Русский романтизм принято делить на несколько периодов: начальный (1801-1815), зрелый (1815-1825) и период последекабристского развития. Однако по отношению к начальному периоду условность этой схемы бросается в глаза. Ибо заря русского романтизма связана с именами Жуковского и Батюшкова, поэтов, чье творчество и мироощущение трудно ставить рядом и сравнивать в рамках одного периода, настолько различны их цели, устремления, темпераменты. В стихах обоих поэтов еще ощущается властное влияние прошлого – эпохи сентиментализма, но если Жуковский еще глубоко укоренен в ней, то Батюшков гораздо ближе к новым веяниям.
Белинский справедливо отмечал, что для творчества Жуковского характерны “жалобы на несвершенные надежды, которым не было имени, грусть по утраченном счастии, которое Бог знает в чем состояло”.
Действительно, в лице Жуковского романтизм делал еще свои первые робкие шаги, отдавая дань сентиментальной и меланхолической тоске, смутным, едва уловимым сердечным томлениям, одним словом, тому сложному комплексу чувств, который в русской критике получил название “романтизм
средних веков”. Совсем иная атмосфера царит в поэзии Батюшкова: радость бытия, откровенная чувственность, гимн наслаждению. Пластичность и изящная определенность формы сближает его с классической литературой античности. Жуковского по праву считают ярким представителем русского эстетического гуманизма.
Чуждый сильным страстям, благодушный и кроткий Жуковский находился под заметным влиянием идей Руссо и немецких романтиков.
Вслед за ними он придавал большое значение эстетической стороне в религии, морали, общественных отношениях. Искусство приобретало у Жуковского религиозный смысл, он стремился увидеть в искусстве “откровение” высших истин, оно было для него “священным”. Для немецких романтиков характерно отождествление поэзии и религии.
То же самое мы находим и у Жуковского, который писал: “Поэзия есть Бог в святых мечтах земли”. В немецком романтизме ему особенно близким было тяготение ко всему запредельному, к “ночной стороне души”, к “невыразимому” в природе и человеке. Природа в поэзии Жуковского окружена тайной, его пейзажи призрачны и почти нереальны, словно отражения в воде:
Как слит с прохладою растений фимиам!
Как сладко в тишине у брега струй плесканье!
Как тихо веянье зефира по водам
И гибкой ивы трепетанье!
Чувствительная, нежная и мечтательная душа Жуковского как будто сладко замирает на пороге “оного таинственного света”. Поэт, по меткому выражению Белинского, “любит и голубит свое страдание”, однако страдание это не уязвляет его сердце жестокими ранами, ибо даже в тоске и печали его внутренняя жизнь тиха и безмятежна. Поэтому, когда в послании к Батюшкову, “сыну неги и веселья”, он называет поэта-эпикурейца “родным по Музе”, то трудно поверить в это родство.

→ Задание 1: Выведи каждую строку ниже, в которой встречается слово «kern».

→ Входные данные:
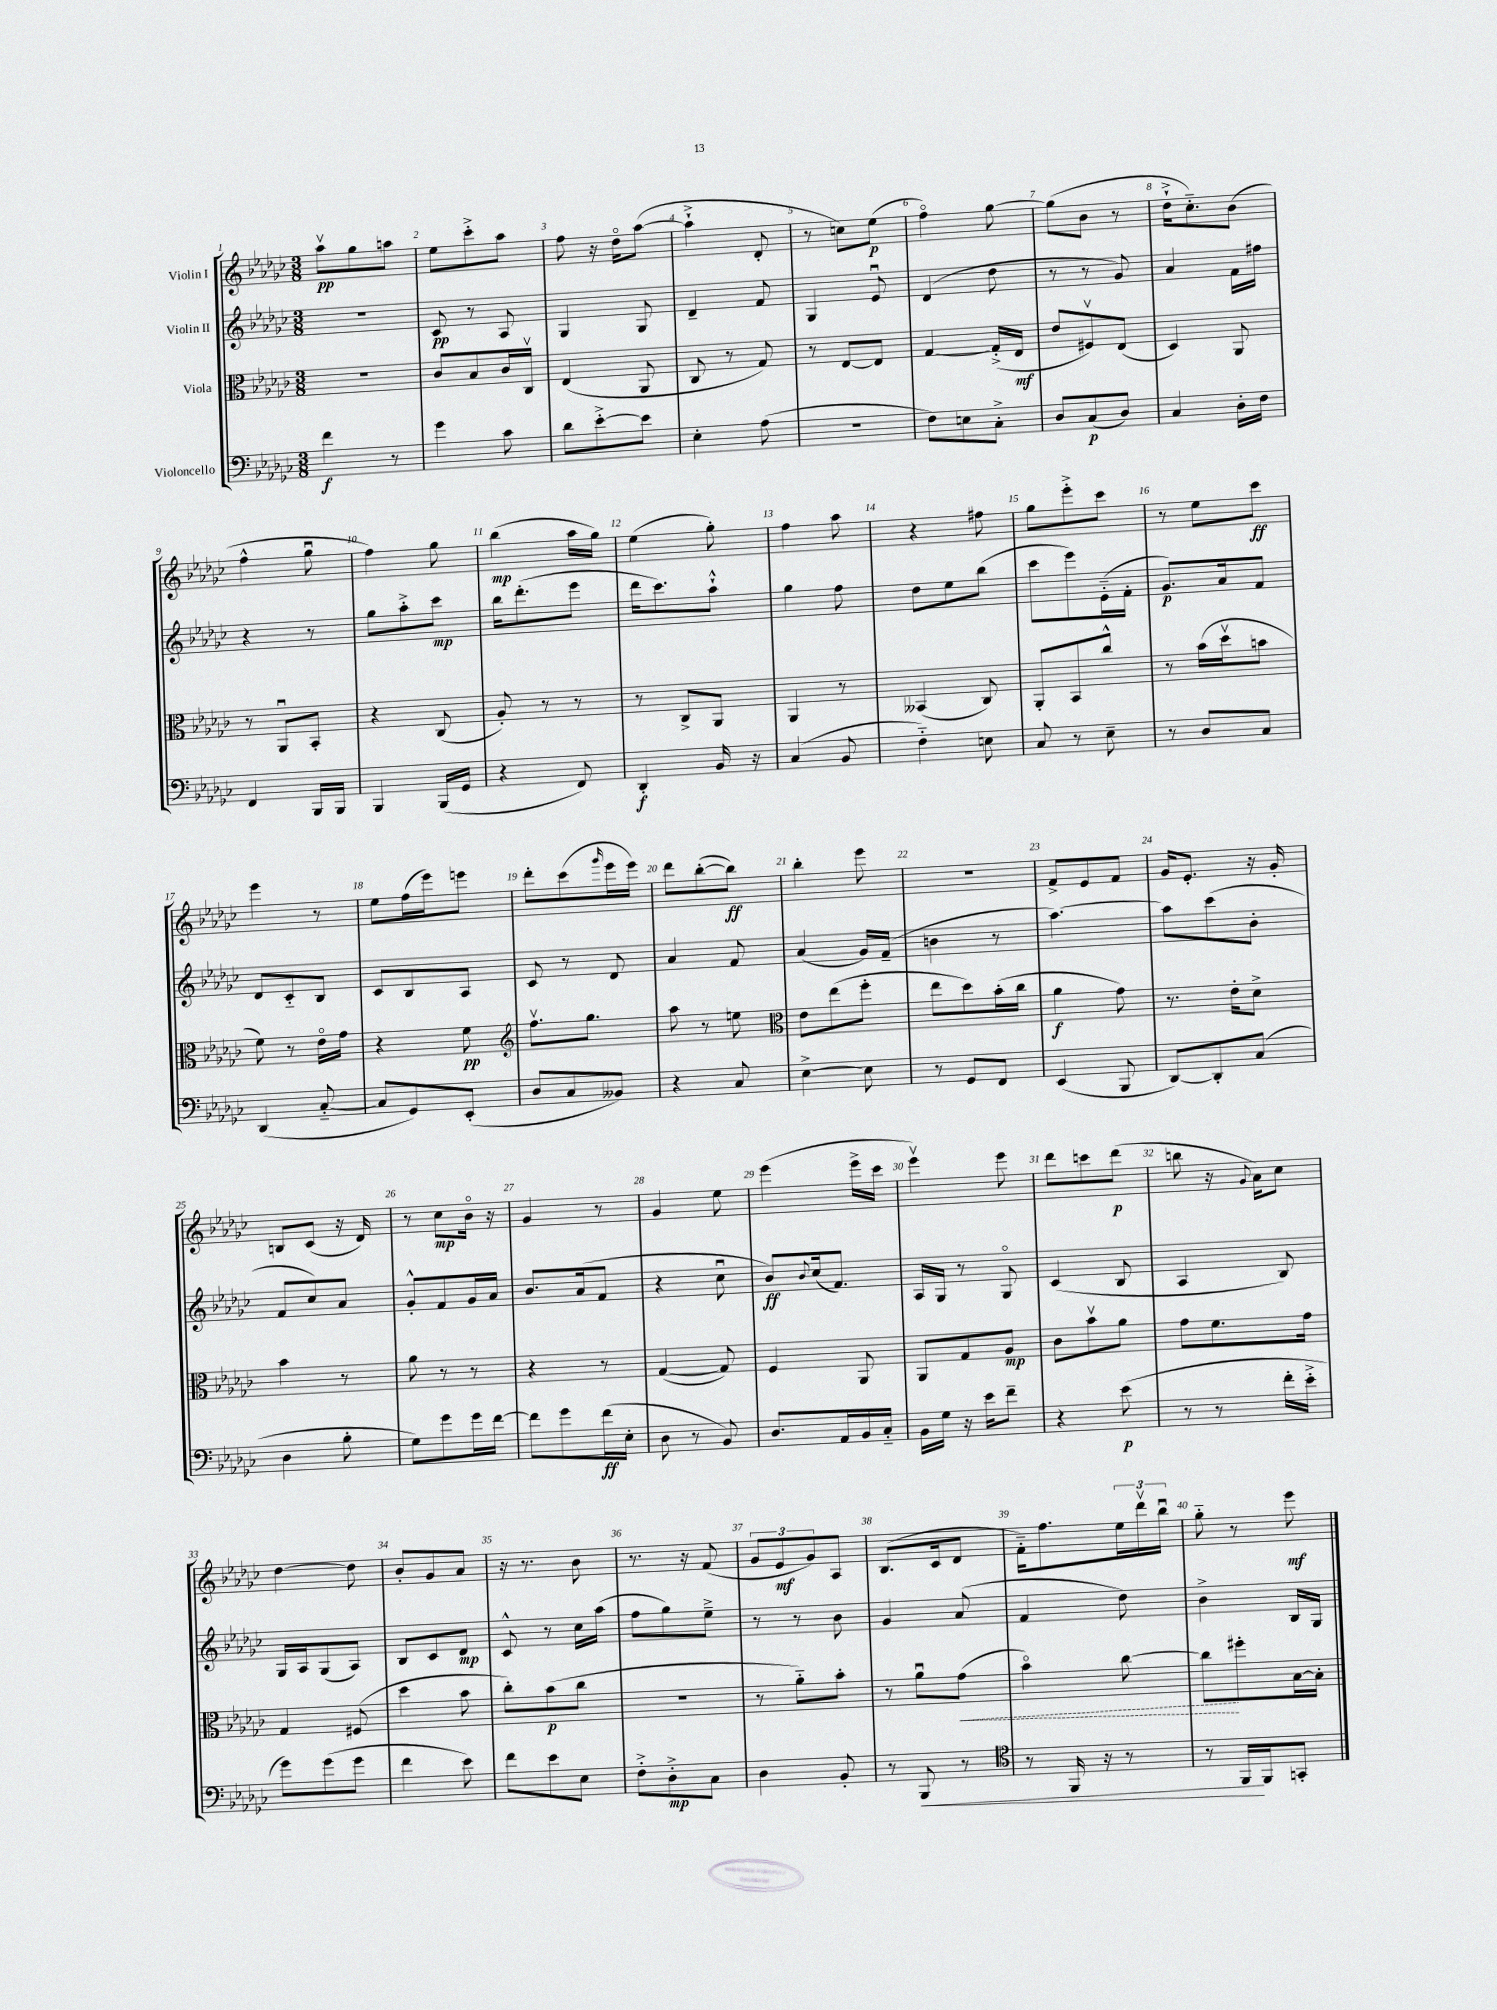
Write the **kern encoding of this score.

**kern	**dynam	**kern	**dynam	**kern	**dynam	**kern	**dynam
*part4	*part4	*part3	*part3	*part2	*part2	*part1	*part1
*staff4	*staff4	*staff3	*staff3	*staff2	*staff2	*staff1	*staff1
*I"Violoncello	*	*I"Viola	*	*I"Violin II	*	*I"Violin I	*
*clefF4	*	*clefC3	*	*clefG2	*	*clefG2	*
*k[b-e-a-d-g-c-]	*	*k[b-e-a-d-g-c-]	*	*k[b-e-a-d-g-c-]	*	*k[b-e-a-d-g-c-]	*
*M3/8	*	*M3/8	*	*M3/8	*	*M3/8	*
=1	=1	=1	=1	=1	=1	=1	=1
4f\	f	4.r	.	4.r	.	8aa-v\L	pp
.	.	.	.	.	.	8gg-\	.
8r	.	.	.	.	.	8aan\J	.
=2	=2	=2	=2	=2	=2	=2	=2
4g-\	.	8c-/L	.	8c-/	pp	8ee-\L	.
.	.	8B-/	.	8r	.	8ccc-'^\	.
8c-\	.	16c-/L	.	8A-/	.	8aa-\J	.
.	.	16C-v/JJ	.	.	.	.	.
=3	=3	=3	=3	=3	=3	=3	=3
8d-\L	.	(4E-/	.	4G-/	.	8ff\	.
[8e-'^\	.	.	.	.	.	16r	.
.	.	.	.	.	.	16dd-\KL	.
8e-\J]	.	8AA-/	.	8G-/	.	([8aa-\J	.
=4	=4	=4	=4	=4	=4	=4	=4
4E-'\	.	8C-/	.	4d-~/	.	4aa-`^\]	.
.	.	8r	.	.	.	.	.
(8A-\	.	8G-/)	.	8f/	.	8d-'/	.
=5	=5	=5	=5	=5	=5	=5	=5
4.r	.	8r	.	4G-/	.	8r	.
.	.	[8E-/L	.	.	.	8ccn\L)	.
.	.	8E-/J]	.	8e-u/	.	(8ee-\J	p
=6	=6	=6	=6	=6	=6	=6	=6
8F\L)	.	[4G-/	.	(4d-/	.	4ff\)	.
8En\	.	.	.	.	.	.	.
8C-'^\J	.	(16G-'^/LL]	.	8dd-\	.	[8gg-\	.
.	.	16E-/JJ	mf	.	.	.	.
=7	=7	=7	=7	=7	=7	=7	=7
8D-/L	.	8e-/L	.	8r	.	(8gg-\L]	.
(8C-/	p	8F#Xv/)	.	8r	.	8b-\J	.
8D-/J)	.	(8E-/J	.	8g-/)	.	8r	.
=8	=8	=8	=8	=8	=8	=8	=8
4C-/	.	4D-/)	.	4a-/	.	16dd-`^\KL	.
.	.	.	.	.	.	8.cc-\)	.
16D-'\LL	.	8AA-/	.	16f\LL	.	(8b-\J	.
16F\JJ	.	.	.	16ff#X\JJ	.	.	.
!!LO:LB:g=z
=9	=9	=9	=9	=9	=9	=9	=9
4FF/	.	8r	.	4r	.	4ff^^\	.
.	.	8AA-u/L	.	.	.	.	.
16BBB-/LL	.	8BB-'/J	.	8r	.	8gg-u\	.
16BBB-/JJ	.	.	.	.	.	.	.
=10	=10	=10	=10	=10	=10	=10	=10
4BBB-/	.	4r	.	8gg-\L	.	4ff\)	.
.	.	.	.	8aa-'^\	.	.	.
(16BBB-/LL	.	(8C-/	.	8ccc-\J	mp	8gg-\	.
16GG-/JJ	.	.	.	.	.	.	.
=11	=11	=11	=11	=11	=11	=11	=11
4r	.	8A-'/)	.	16bb-\KL	.	(4bb-\	mp
.	.	.	.	(8.ddd-'\	.	.	.
.	.	8r	.	.	.	.	.
8FF/)	.	8r	.	8eee-\J	.	16aa-\LL	.
.	.	.	.	.	.	16gg-\JJ)	.
=12	=12	=12	=12	=12	=12	=12	=12
4DD-'/	f	8r	.	16ddd-\KL	.	(4ee-\	.
.	.	.	.	8.ccc-\)	.	.	.
.	.	8C-^/L	.	.	.	.	.
16BB-/	.	8AA-/J	.	8aa-`^^\J	.	8gg-'\)	.
16r	.	.	.	.	.	.	.
=13	=13	=13	=13	=13	=13	=13	=13
(4C-/	.	4AA-/	.	4gg-\	.	4ff\	.
8BB-/	.	8r	.	8ff\	.	8aa-\	.
=14	=14	=14	=14	=14	=14	=14	=14
4F\)	.	(4BB--X/	.	8dd-\L	.	4r	.
.	.	.	.	8ee-\	.	.	.
8En\	.	8C-/)	.	(8bb-\J	.	8ff#X\	.
=15	=15	=15	=15	=15	=15	=15	=15
8C-/	.	8AA-'/L	.	8ccc-\L	.	8gg-\L	.
8r	.	8BB-/	.	8eee-\)	.	8eee-'^\	.
8E-~\	.	8cc-^^/J	.	(16e-\L	.	8ccc-\J	.
.	.	.	.	16f'\JJ	.	.	.
=16	=16	=16	=16	=16	=16	=16	=16
8r	.	8r	.	8.g-/L)	p	8r	.
8D-/L	.	(16b-\LL	.	.	.	8ee-\L	.
.	.	16dd-v\J	.	16a-/k	.	.	.
8C-/J	.	8bn\J	.	8f/J	.	8ccc-\J	ff
!!LO:LB:g=z
=17	=17	=17	=17	=17	=17	=17	=17
(4DD-/	.	8f\)	.	8d-/L	.	4eee-\	.
.	.	8r	.	8c-/	.	.	.
[8C-/	.	16e-\LL	.	8B-/J	.	8r	.
.	.	16g-\JJ	.	.	.	.	.
=18	=18	=18	=18	=18	=18	=18	=18
8C-/L]	.	4r	.	8c-/L	.	8ee-\L	.
8GG-/)	.	.	.	8B-/	.	(16ff\L	.
.	.	.	.	.	.	16eee-\J)	.
(8EE-'/J	.	8f\	pp	8A-/J	.	8eeen\J	.
=19	=19	=19	=19	=19	=19	=19	=19
*	*	*clefG2	*	*	*	*	*
8D-/L	.	8.ffv\L	.	8c-/	.	8ddd-'\L	.
8C-/	.	.	.	8r	.	(8ccc-\	.
.	.	8.gg-\J	.	.	.	.	.
.	.	.	.	.	.	16qqggg-/	.
8BB--X/J)	.	.	.	8d-/	.	16eee-\L	.
.	.	.	.	.	.	16eee-\JJ)	.
=20	=20	=20	=20	=20	=20	=20	=20
4r	.	8aa-\	.	4a-/	.	8ddd-\L	.
.	.	8r	.	.	.	([8bb-'\	.
8C-/	.	8een\	.	8f/	.	8bb-\J])	ff
=21	=21	=21	=21	=21	=21	=21	=21
*	*	*clefC3	*	*	*	*	*
[4E-^\	.	8e-\L	.	(4a-/	.	4bb-'\	.
.	.	(8ee-\	.	.	.	.	.
8E-\]	.	8ff'\J	.	16g-/LL)	.	8eee-\	.
.	.	.	.	(16f~/JJ	.	.	.
=22	=22	=22	=22	=22	=22	=22	=22
8r	.	8ee-\L	.	4bn\	.	4.r	.
8GG-/L	.	8dd-\)	.	.	.	.	.
8FF/J	.	(16b-'\L	.	8r	.	.	.
.	.	16cc-\JJ	.	.	.	.	.
=23	=23	=23	=23	=23	=23	=23	=23
(4EE-/	.	4a-\	f	[4.aa-\)	.	8f^/L	.
.	.	.	.	.	.	8e-/	.
8BBB-/	.	8g-\)	.	.	.	8f/J	.
=24	=24	=24	=24	=24	=24	=24	=24
[8DD-/L)	.	8.r	.	8aa-\L]	.	16g-/KL	.
.	.	.	.	.	.	8.e-'/J	.
8DD-'/]	.	.	.	(8ccc-\	.	.	.
.	.	16e-'\KL	.	.	.	.	.
(8C-/J	.	8d-^\J	.	8b-'\J	.	16r	.
.	.	.	.	.	.	16g-'/	.
!!LO:LB:g=z
=25	=25	=25	=25	=25	=25	=25	=25
4D-\	.	4b-\	.	8f/L	.	8Bn/L	.
.	.	.	.	8cc-/)	.	(8c-/J	.
8B-'\	.	8r	.	8a-/J	.	16r	.
.	.	.	.	.	.	16d-/)	.
=26	=26	=26	=26	=26	=26	=26	=26
8G-\L)	.	8a-\	.	8g-'^^/L	.	8r	.
8g-\	.	8r	.	8f/	.	8cc-\L	mp
16g-\L	.	8r	.	16g-/L	.	16b-\Jk	.
[16f\JJ	.	.	.	16a-/JJ	.	16r	.
=27	=27	=27	=27	=27	=27	=27	=27
8f\L]	.	4r	.	8.b-/L	.	4g-/	.
8g-\	.	.	.	.	.	.	.
.	.	.	.	(16a-/k	.	.	.
(16f\L	ff	8r	.	8f/J	.	8r	.
16E-'\JJ	.	.	.	.	.	.	.
=28	=28	=28	=28	=28	=28	=28	=28
8D-\	.	([4G-/	.	4r	.	4g-/	.
8r	.	.	.	.	.	.	.
8BB-/)	.	8G-/])	.	8cc-u\	.	8ee-\	.
=29	=29	=29	=29	=29	=29	=29	=29
8.D-/L	.	4F/	.	8b-/L)	ff	(4eee-\	.
.	.	.	.	8qqb-/	.	.	.
.	.	.	.	(16cc-/k	.	.	.
16AA-/L	.	.	.	8.f/J)	.	.	.
16BB-/	.	8AA-/	.	.	.	16eee-^\LL	.
16C-/JJ	.	.	.	.	.	16ccc-\JJ	.
=30	=30	=30	=30	=30	=30	=30	=30
16BB-\LL	.	8AA-/L	.	16A-/LL	.	4eee-v\)	.
16G-\JJ	.	.	.	16G-/JJ	.	.	.
16r	.	8G-/	.	8r	.	.	.
16e-\KL	.	.	.	.	.	.	.
8f~\J	.	8A-/J	mp	8G-/	.	8eee-\	.
=31	=31	=31	=31	=31	=31	=31	=31
4r	.	8c-\L	.	(4c-/	.	8ddd-\L	.
.	.	8b-v\	.	.	.	8cccn\	.
(8e-\	p	8a-\J	.	8B-/	.	(8ddd-\J	p
=32	=32	=32	=32	=32	=32	=32	=32
8r	.	8g-\L	.	4A-/	.	8bbn\	.
8r	.	8.f\	.	.	.	16r	.
.	.	.	.	.	.	8qqg-/	.
.	.	.	.	.	.	16a-\KL)	.
16f'\LL	.	.	.	8B-/)	.	8cc-\J	.
16e-'^\JJ	.	16g-\Jk	.	.	.	.	.
!!LO:LB:g=z
=33	=33	=33	=33	=33	=33	=33	=33
8g-\L)	.	4G-/	.	16G-/LL	.	[4dd-\	.
.	.	.	.	16A-/J	.	.	.
(8g-\	.	.	.	(8G-/	.	.	.
8g-\J	.	(8F#X/	.	8A-/J)	.	8dd-\]	.
=34	=34	=34	=34	=34	=34	=34	=34
4f\	.	4dd-\	.	8B-/L	.	8b-'/L	.
.	.	.	.	8c-/	.	8g-/	.
8e-\)	.	8b-\	.	8d-/J	mp	8a-/J	.
=35	=35	=35	=35	=35	=35	=35	=35
8f\L	.	8cc-'\L)	.	8c-^^/	.	16r	.
.	.	.	.	.	.	8.r	.
8e-\	.	(8b-\	p	8r	.	.	.
8E-\J	.	8cc-\J	.	16cc-\LL	.	8b-\	.
.	.	.	.	(16aa-\JJ	.	.	.
=36	=36	=36	=36	=36	=36	=36	=36
8F'^\L	.	4.r	.	8ff\L	.	8.r	.
8D-'^\	mp	.	.	8gg-\)	.	.	.
.	.	.	.	.	.	16r	.
8C-\J	.	.	.	8ee-~^\J	.	(8f/	.
=37	=37	=37	=37	=37	=37	=37	=37
4D-\	.	8r	.	8r	.	12g-/L	.
.	.	.	.	.	.	12e-/	mf
.	.	8a-\L)	.	8r	.	.	.
.	.	.	.	.	.	12g-/)	.
8BB-'/	.	8b-'\J	.	8b-\	.	8A-/J	.
=38	=38	=38	=38	=38	=38	=38	=38
8r	.	8r	.	4g-/	.	(8.B-/L	.
!	!LO:HP:b	!	!	!	!	!	!
8BBB-/	<	8a-u\L	.	.	.	.	.
.	.	.	.	.	.	16c-/k	.
!	!	!	!LO:HP:b	!	!	!	!
8r	.	(8g-\J	<	(8a-/	.	8d-/J	.
=39	=39	=39	=39	=39	=39	=39	=39
*clefC4	*	*	*	*	*	*	*
8r	.	4b-\)	.	4f/	.	16f\KL)	.
.	.	.	.	.	.	8.ff\	.
16FF/	.	.	.	.	.	.	.
16r	.	.	.	.	.	.	.
8r	.	[8cc-\	.	8dd-\)	.	24ee-\L	.
.	.	.	.	.	.	24ddd-v\	.
.	.	.	.	.	.	24bb-u\JJ	.
=40	=40	=40	=40	=40	=40	=40	=40
8r	.	8cc-\L]	.	4b-^\	.	8gg-\	.
16FF/LL	.	8ff#X'\	[	.	.	8r	.
16FF/J	[	.	.	.	.	.	.
8GGn'/J	.	[16B-\L	.	16B-/LL	.	8eee-\	mf
.	.	16B-'\JJ]	.	16G-/JJ	.	.	.
==	==	==	==	==	==	==	==
*-	*-	*-	*-	*-	*-	*-	*-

→ Задание 2: Выпиши дословно фрагмент текста о русском романтизме, начиная со слов «Русский романтизм принято» и заканчивая словами «к новым веяниям.».

→ Ответ 1:
Write the **kern encoding of this score.
**kern	**dynam	**kern	**dynam	**kern	**dynam	**kern	**dynam

→ Ответ 2:
Русский романтизм принято делить на несколько периодов: начальный (1801-1815), зрелый (1815-1825) и период последекабристского развития. Однако по отношению к начальному периоду условность этой схемы бросается в глаза. Ибо заря русского романтизма связана с именами Жуковского и Батюшкова, поэтов, чье творчество и мироощущение трудно ставить рядом и сравнивать в рамках одного периода, настолько различны их цели, устремления, темпераменты. В стихах обоих поэтов еще ощущается властное влияние прошлого – эпохи сентиментализма, но если Жуковский еще глубоко укоренен в ней, то Батюшков гораздо ближе к новым веяниям.